Presented as part of Esplanade’s Pesta Raya, this comedy of manners directed by Aidli ‘Alin’ Mosbit revolves around eight women from the privileged echelons of Malay society in 1950s Singapore, and the lengths they go to achieve what they want.

There is a line in the play that goes: “When the ending of the story is good, it’s a good story.”

It is this philosophy that drives all the characters in this play, often involving scheming and conniving, as well as the swallowing of one’s true feelings.

Sometimes, this comes through very poignantly.

The main thrust of the plot follows the discovery by housewife Mariam Hassan (Siti Hajar Ghani) that her husband has cheated on her. She holds it together in front of her daughter, but cries in the lap of her mother, who offers sage and tragically real advice: suck it up kid, I did that too.

At other times, it is presented in the form of a wickedly funny, yet tart social commentary.

Goh Ailing (Gloria Tan) is mocked openly for not being able to keep a trim figure while pregnant (her evening dress channels Chinese opera singer rather than socialite); and gossiped about secretly for not knowing about her husband’s philandering ways.

Yet she still remains cheerful.

Her secret to happiness? “I eat and then I keep,” she says, pointing to her burgeoning belly.

It gets laughs, but it is an oblique admission that she knows more than what she lets on.

The main cast, made of an all-star cast of established theatre and TV actors, do a great job in playing multiple characters that illustrate the complex nature of female relationships, within the higher class as well as between the different classes of society.

Some of the best scenes involve the regular womenfolk. Mariam encounters a loose-lipped manicurist (Nadiah M. Din’s impressive turn as a Penangite) whose idle natter humorously reveals more than she should.

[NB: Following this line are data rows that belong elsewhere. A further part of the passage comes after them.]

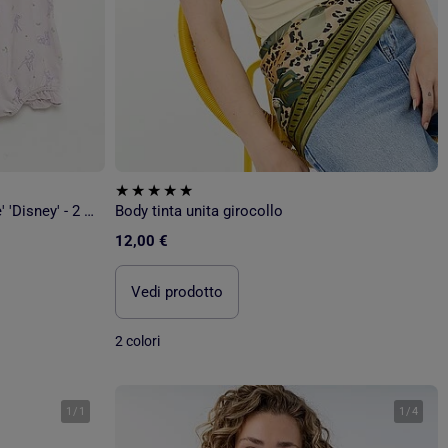
Completo body + cappello 'Marie' 'Disney' - 2 pezzi
Body tinta unita girocollo
12,00 €
Vedi prodotto
2 colori
1
/
1
1
/
4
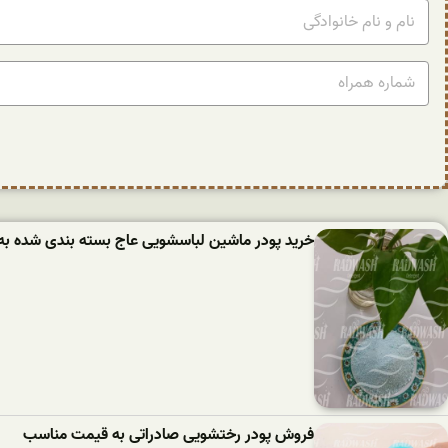
خرید پودر ماشین لباسشویی عاج بسته بندی شده به
فروش پودر رختشویی صادراتی به قیمت مناسب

In another scene, house servant Jeton (Seriwahyuni Jaes) breaks from her subservient facade when she recounts, with extreme vivacity and in one-man-show form, the fight between her married employers. The performance got the packed theatre in stitches.

But though they add spice to the story, it is tragic that the lower class women are resigned to be in the shadows of the lives of the glamorous socialites, never to be seen as equals.

But equality is never the point of the play.

While the women naturally band together and complain about men, they are nonetheless shackled by their responsibilities as wives and mothers. Only two characters, Nani Mariam (played by Endang Rahayu Ruslan) and Naemah Baba (played by Aminah Ahmad) are seen as relatively free – one is a child, and one is an ageing feminist spinster.

It is to the director's credit that it is easy forget that Wanita is adapted from a 1930s hit, The Women by Clare Boothe Luce. Though the original is set in Manhattan, Wanita seems tailormade to depict the excessive lives of the rich Malays of old Singapore.

It is also gutting that the concerns plaguing women more than 80 years ago, such as keeping one’s looks and caring about one’s place in society, remain relevant even today, perhaps even more so with the advent of social media.

With 12 scenes over 90 minutes without an interval, certain scenes could do with some tightening and some characters could have been cut without impacting the main story.

But ultimately, the play is a richly layered cake that reveals the inner workings of female Malay socialites deliciously. There was some cheap cream that could have been cast off, but all the parts came together to deliver a satisfying, fitting end.

Sure, Mariam gets the ending she wants by playing a little bit dirty, but this gives Wanita its acidic bite, and also a sobering conclusion: she resorts to all of this because of a man.